Para o Conselho da Azeitona, o “jornalismo positivo” é difícil de encontrar

O Conselho Oleícola Internacional cancelou repentinamente um concurso de jornalismo por falta de inscrições.

Jean-Louis Barjol, diretor executivo do Conselho Internacional da Azeitona
Jean-Louis Barjol, diretor executivo do Conselho Internacional da Azeitona

Em um esforço para “promover a produção de matérias positivas por jornalistas sobre o setor da azeitona”, o Conselho Internacional da Azeitona anunciou em março passado que concederia 5.000 euros ao melhor artigo publicado online ou na mídia impressa que “promovesse o desejo de descobrir e apreciar o azeite e as azeitonas de mesa”.

Mas, em uma reviravolta, o COI cancelou o concurso por não ter recebido inscrições suficientes.

Em uma carta aos jornalistas que enviaram seus trabalhos à organização intergovernamental sediada em Madri até o prazo final de 1º de outubro, o Diretor Executivo do COI, Jean-Louis Barjol, escreveu que não havia inscrições suficientes para que o Conselho pudesse determinar um vencedor. Não ficou claro quantas inscrições o COI recebeu.

As regras do concurso publicadas no site do COI não indicavam um número mínimo de inscrições necessário para que a avaliação prosseguisse.

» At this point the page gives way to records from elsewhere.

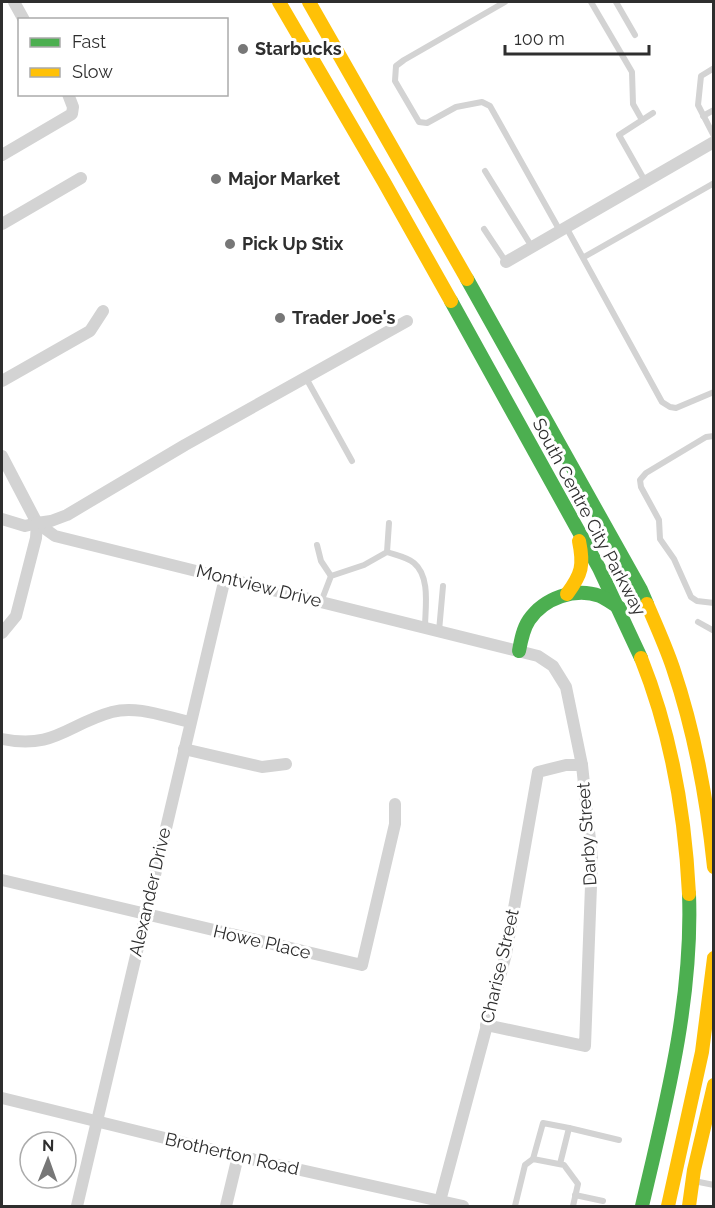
<svg xmlns="http://www.w3.org/2000/svg" width="715" height="1208" font-family="Raleway,sans-serif">
<style>
.lines{fill:none;stroke-linecap:round;stroke-linejoin:round}
.lane{stroke:#d3d3d3;stroke-width:6}
.street{stroke:#d3d3d3;stroke-width:12}
.fast{stroke:#4caf50;stroke-width:14}
.slow{stroke:#ffc107;stroke-width:14}
.poi-dot{fill:#777;stroke:#fff;stroke-width:2}
.labels{text-anchor:middle;stroke-width:6;stroke-linejoin:round;paint-order:stroke}
.poi-label{font-size:18px;font-weight:bold;fill:#2e2e2e;stroke:#fff;text-anchor:start}
.street-label{font-size:18px;fill:#2e2e2e;stroke:#fff}
</style>
<rect width="100%" height="100%" fill="#fff"/>
<g class="lines">
<!-- lane -->
<g class="lane">
<path d="M505 2 404 60 396 66 395 81 419 122 427 123 456 107 482 102 490 106 560 231"/>
<path d="M591 2 632 72 633 104 642 120"/>
<path d="M616 2 635 35"/>
<path d="M714 68 701 76 698 105 714 136"/>
<path d="M703 116 714 110"/>
<path d="M485 171 532 247"/>
<path d="M645 181 619 135 653 113"/>
<path d="M566 227 662 402 670 407 676 408 714 392"/>
<path d="M484 229 506 262"/>
<path d="M584 257 714 183"/>
<path d="M306 378 352 461"/>
<path d="M714 436 706 437 646 473 640 480 641 487 659 520 660 539 674 559 691 597 697 601 714 603"/>
<path d="M317 545 321 561 331 576"/>
<path d="M387 552C395 555 407 557 414 563 431 577 425 609 425 628"/>
<path d="M321 602 331 576 364 565 387 552 389 523"/>
<path d="M698 622 714 631"/>
<path d="M439 631 443 586"/>
<path d="M533 1159 543 1123 569 1128"/>
<path d="M560 1164 569 1128 619 1140"/>
<path d="M694 1181 714 1185"/>
<path d="M575 1195 603 1201"/>
<path d="M515 1206 525 1165 533 1159 564 1165 578 1184 573 1206"/>
</g>
<!-- street -->
<g class="street">
<path d="M14 2 24 20"/>
<path d="M2 155 72 114 73 107 68 94"/>
<path d="M2 224 81 178"/>
<path d="M506 262 714 142"/>
<path d="M2 381 90 331 103 311"/>
<path d="M2 456 37 523 36 538 16 616 2 633"/>
<path d="M2 519 25 526 37 523 55 536 538 656 553 666 566 687 582 765 592 859 585 1046 486 1025"/>
<path d="M37 523 51 521 67 515 185 445 407 321"/>
<path d="M2 739C54 750 68 724 112 712 137 705 166 717 190 722"/>
<path d="M184 749 262 767 286 764"/>
<path d="M2 880 362 965 395 824V804"/>
<path d="M2 1098 238 1156 463 1206"/>
<path d="M440 1201 506 954 538 772 566 765H582"/>
<path d="M77 1206 225 578"/>
<path d="M226 1206 238 1156"/>
</g>
<!-- fast -->
<g class="fast">
<path d="M467 279 641 590 647 604"/>
<path d="M451 301 599 568 641 658"/>
<path d="M519 651C521 640 523 629 529 620 544 598 575 587 600 596 607 599 613 604 620 608"/>
<path d="M642 1206C666 1104 693 999 689 894"/>
</g>
<!-- slow -->
<g class="slow">
<path d="M279 2 384 182 451 301"/>
<path d="M309 2 467 279"/>
<path d="M567 594C582 574 584 565 579 541"/>
<path d="M647 604C656 625 666 647 673 668 695 733 707 799 714 867"/>
<path d="M641 658C671 733 685 813 689 894"/>
<path d="M668 1206 702 1052 714 958"/>
<path d="M689 1206 694 1170 714 1085"/>
</g>
</g>
<!-- markers -->
<g class="poi-dot">
<circle cx="243" cy="49" r="6"/>
<circle cx="216" cy="179" r="6"/>
<circle cx="230" cy="244" r="6"/>
<circle cx="280" cy="318" r="6"/>
</g>
<g class="labels">
<!-- poi labels -->
<g class="poi-label">
<text x="255" y="55">Starbucks</text>
<text x="228" y="185">Major Market</text>
<text x="242" y="250">Pick Up Stix</text>
<text x="292" y="324">Trader Joe's</text>
</g>
<!-- street labels -->
<g class="street-label">
<text transform="translate(589 517) rotate(62)" y="6">South Centre City Parkway</text>
<text transform="translate(259 586) rotate(14)" y="6">Montview Drive</text>
<text transform="translate(587 834) rotate(-94)" y="6">Darby Street</text>
<text transform="translate(150 892) rotate(-77)" y="6">Alexander Drive</text>
<text transform="translate(262 942) rotate(13)" y="6">Howe Place</text>
<text transform="translate(500 966) rotate(-77)" y="6">Charise Street</text>
<text transform="translate(232 1154) rotate(13)" y="6">Brotherton Road</text>
</g>
</g>
<!-- border -->
<rect width="715" height="1208" fill="none" stroke="#2e2e2e" stroke-width="6"/>
<!-- legend -->
<rect x="18" y="18" width="210" height="78" fill="#ffffff" stroke="#ababab" stroke-width="1.5"/>
<rect x="30" y="38" width="30" height="9" fill="#4caf50" stroke="#ababab" stroke-width="1.5"/>
<text x="72" y="48" font-size="18" fill="#2e2e2e">Fast</text>
<rect x="30" y="68" width="30" height="9" fill="#ffc107" stroke="#ababab" stroke-width="1.5"/>
<text x="72" y="78" font-size="18" fill="#2e2e2e">Slow</text>
<!-- north arrow -->
<g transform="translate(48 1160) rotate(1)"><circle r="28" fill="#ffffff" stroke="#ababab" stroke-width="1.5"/>
<path d="M0-4.5L10 22L0 15L-10 22Z" fill="#777777"/>
<text y="-9" font-size="16" font-weight="bold" text-anchor="middle" fill="#2e2e2e">N</text>
</g>
<!-- scale -->
<path d="M505 45v9h144v-9" fill="none" stroke="#2e2e2e" stroke-width="3"/>
<text x="514" y="45" font-size="18" fill="#2e2e2e" stroke="#ffffff" stroke-width="4.5" paint-order="stroke">100 m</text>
</svg>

“Divulgamos amplamente o concurso, publicando-o em nosso site e informando as associações de imprensa nos países envolvidos, bem como os chefes de delegação do COI e muitos outros contatos”, escreveu Barjol. “Infelizmente, lamentamos muito informar que não recebemos inscrições suficientes para que o concurso prossiga.” O Olive Oil Times obteve uma cópia do e-mail de um jornalista que pediu para não ser identificado.

O COI é encarregado pelas Nações Unidas de estabelecer regras para a indústria global de azeite de oliva; por isso, foi surpreendente para alguns que ele tenha decidido cancelar o concurso quando tal possibilidade não estava indicada em nenhuma parte de suas próprias regras de competição.

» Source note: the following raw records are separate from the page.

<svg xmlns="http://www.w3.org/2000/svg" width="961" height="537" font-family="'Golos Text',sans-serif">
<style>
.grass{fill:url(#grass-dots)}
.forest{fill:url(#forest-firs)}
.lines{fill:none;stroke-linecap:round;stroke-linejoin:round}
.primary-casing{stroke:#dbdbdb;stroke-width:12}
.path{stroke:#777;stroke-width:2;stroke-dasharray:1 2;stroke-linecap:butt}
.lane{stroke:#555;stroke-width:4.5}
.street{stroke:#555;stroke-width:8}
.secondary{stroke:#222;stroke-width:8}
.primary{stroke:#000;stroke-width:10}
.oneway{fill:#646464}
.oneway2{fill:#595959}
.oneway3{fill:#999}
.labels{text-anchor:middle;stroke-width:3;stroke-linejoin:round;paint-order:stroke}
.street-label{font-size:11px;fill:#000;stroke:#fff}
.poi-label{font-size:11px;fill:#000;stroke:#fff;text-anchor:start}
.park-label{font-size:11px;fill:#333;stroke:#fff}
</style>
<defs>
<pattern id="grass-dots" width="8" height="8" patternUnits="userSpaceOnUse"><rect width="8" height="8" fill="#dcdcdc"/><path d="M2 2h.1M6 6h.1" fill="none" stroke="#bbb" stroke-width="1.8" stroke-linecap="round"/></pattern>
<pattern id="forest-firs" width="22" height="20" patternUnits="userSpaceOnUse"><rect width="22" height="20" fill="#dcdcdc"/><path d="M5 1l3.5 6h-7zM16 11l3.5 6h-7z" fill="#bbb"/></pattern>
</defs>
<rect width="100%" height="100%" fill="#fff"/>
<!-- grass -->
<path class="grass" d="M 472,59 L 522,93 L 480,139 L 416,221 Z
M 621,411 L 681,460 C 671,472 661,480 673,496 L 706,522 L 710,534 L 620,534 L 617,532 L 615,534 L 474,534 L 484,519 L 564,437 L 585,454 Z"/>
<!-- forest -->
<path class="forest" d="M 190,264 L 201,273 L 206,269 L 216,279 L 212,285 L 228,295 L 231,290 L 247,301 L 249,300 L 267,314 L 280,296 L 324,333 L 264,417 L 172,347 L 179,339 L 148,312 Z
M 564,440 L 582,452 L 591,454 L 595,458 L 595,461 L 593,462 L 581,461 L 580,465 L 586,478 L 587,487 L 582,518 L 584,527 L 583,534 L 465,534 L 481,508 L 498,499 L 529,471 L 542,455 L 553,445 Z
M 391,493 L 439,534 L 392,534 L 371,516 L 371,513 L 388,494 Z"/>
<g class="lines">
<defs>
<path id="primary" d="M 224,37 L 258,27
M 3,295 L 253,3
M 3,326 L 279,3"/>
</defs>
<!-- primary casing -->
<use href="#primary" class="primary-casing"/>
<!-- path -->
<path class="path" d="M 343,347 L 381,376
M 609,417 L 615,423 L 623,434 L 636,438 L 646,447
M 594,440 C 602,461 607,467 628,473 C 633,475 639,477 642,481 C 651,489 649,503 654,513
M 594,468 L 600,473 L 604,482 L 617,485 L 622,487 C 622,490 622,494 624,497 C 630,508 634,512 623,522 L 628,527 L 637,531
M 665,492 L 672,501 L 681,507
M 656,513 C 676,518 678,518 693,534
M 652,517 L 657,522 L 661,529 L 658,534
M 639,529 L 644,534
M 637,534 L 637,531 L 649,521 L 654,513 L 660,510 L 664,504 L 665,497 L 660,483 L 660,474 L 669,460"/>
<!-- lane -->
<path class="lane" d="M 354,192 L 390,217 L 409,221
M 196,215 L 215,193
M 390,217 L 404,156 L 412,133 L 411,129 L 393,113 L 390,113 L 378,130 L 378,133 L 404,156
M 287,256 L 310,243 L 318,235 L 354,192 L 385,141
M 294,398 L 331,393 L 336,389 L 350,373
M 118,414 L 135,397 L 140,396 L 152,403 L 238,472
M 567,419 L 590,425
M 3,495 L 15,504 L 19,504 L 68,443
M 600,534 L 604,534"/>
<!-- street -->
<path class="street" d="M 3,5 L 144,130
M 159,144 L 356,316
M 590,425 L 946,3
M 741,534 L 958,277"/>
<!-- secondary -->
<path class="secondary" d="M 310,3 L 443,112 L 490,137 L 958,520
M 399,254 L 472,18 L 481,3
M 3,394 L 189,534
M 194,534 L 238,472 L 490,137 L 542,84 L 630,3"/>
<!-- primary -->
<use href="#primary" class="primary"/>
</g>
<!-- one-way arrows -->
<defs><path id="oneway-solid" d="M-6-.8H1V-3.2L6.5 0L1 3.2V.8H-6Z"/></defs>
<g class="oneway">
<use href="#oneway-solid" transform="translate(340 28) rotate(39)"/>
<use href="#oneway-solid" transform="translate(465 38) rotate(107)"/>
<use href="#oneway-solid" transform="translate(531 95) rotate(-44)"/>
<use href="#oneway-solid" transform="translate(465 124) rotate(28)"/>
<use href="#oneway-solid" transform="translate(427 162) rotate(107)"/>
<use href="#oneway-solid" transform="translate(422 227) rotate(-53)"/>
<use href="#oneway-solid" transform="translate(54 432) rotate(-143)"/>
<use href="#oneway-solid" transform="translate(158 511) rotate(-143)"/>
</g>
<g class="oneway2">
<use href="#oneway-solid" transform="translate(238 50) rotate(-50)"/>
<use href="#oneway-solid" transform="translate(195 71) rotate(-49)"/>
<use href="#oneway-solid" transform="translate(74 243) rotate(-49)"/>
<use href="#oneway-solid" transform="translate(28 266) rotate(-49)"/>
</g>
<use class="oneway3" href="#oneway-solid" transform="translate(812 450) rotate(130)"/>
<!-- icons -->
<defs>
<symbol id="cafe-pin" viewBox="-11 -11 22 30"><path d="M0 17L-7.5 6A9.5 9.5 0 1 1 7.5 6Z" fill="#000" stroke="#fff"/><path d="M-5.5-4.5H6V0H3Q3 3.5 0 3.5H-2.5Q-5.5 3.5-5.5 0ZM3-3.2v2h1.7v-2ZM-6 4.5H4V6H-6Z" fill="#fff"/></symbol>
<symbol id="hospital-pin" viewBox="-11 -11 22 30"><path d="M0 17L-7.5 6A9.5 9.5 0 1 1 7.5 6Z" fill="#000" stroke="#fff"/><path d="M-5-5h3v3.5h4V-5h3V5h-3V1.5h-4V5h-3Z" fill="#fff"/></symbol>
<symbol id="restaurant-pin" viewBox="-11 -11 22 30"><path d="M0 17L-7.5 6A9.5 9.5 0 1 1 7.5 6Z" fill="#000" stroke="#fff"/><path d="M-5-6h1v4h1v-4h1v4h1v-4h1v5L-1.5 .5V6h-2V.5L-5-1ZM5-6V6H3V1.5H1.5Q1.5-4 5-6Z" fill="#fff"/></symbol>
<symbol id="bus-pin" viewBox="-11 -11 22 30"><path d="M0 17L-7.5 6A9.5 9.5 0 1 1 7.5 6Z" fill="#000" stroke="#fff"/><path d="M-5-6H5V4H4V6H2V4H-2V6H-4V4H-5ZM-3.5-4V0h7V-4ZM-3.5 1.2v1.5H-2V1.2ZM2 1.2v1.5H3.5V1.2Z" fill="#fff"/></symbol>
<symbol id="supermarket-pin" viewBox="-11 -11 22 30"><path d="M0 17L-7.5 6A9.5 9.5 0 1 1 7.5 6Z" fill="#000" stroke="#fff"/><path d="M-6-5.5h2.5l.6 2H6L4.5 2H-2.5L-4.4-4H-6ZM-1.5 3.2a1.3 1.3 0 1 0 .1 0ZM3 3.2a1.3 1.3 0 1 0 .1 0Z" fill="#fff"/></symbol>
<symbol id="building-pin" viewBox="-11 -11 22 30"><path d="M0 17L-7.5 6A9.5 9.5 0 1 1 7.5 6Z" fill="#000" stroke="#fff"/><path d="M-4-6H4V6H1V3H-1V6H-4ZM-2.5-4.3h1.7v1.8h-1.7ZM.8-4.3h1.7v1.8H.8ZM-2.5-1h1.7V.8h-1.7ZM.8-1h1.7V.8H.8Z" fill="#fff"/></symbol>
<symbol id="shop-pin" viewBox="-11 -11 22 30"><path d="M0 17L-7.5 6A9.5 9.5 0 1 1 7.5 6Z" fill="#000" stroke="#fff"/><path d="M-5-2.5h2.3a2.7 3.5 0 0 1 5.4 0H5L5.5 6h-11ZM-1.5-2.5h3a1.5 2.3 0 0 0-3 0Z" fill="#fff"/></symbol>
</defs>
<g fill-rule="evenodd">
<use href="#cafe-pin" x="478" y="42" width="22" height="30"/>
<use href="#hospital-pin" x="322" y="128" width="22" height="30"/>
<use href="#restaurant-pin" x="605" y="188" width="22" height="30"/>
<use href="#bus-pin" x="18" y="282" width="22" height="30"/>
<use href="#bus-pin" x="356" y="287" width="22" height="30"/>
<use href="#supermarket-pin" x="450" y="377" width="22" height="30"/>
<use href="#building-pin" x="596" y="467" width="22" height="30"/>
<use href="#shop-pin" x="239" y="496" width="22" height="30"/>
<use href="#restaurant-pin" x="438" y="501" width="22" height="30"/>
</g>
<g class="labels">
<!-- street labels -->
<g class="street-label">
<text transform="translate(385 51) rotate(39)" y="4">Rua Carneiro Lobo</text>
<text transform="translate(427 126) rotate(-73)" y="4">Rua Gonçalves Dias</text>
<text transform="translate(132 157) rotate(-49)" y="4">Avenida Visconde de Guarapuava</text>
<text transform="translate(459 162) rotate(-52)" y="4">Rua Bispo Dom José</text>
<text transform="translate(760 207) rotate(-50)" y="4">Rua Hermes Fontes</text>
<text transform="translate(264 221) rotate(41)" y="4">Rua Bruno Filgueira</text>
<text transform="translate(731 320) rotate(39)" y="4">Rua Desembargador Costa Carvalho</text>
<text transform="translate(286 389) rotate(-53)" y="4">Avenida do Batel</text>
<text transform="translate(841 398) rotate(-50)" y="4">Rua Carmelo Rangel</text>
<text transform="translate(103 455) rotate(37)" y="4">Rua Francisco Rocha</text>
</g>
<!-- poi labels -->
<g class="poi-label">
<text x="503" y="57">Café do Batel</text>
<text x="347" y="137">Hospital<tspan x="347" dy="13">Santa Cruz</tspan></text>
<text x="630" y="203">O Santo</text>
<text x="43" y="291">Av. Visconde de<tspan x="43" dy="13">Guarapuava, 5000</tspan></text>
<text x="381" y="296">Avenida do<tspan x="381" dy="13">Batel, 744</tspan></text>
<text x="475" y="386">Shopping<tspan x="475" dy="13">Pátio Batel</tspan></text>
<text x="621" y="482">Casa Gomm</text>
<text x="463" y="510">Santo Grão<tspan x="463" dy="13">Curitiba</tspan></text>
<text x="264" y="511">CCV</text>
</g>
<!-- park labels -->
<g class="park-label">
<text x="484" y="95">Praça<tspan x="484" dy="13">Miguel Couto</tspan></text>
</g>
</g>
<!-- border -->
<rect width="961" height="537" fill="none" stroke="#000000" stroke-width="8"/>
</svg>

Não estranho a concursos, o Conselho também dirige o concurso de azeite Mario Solinas, considerado um dos mais rigorosos concursos de azeite extravirgem do mundo, embora ele também tenha tido dificuldade em atrair participantes, com apenas duas das 111 inscrições deste ano vindas da Itália.

Até o momento, Barjol não havia respondido a um e-mail solicitando mais comentários sobre o cancelamento do concurso de jornalismo.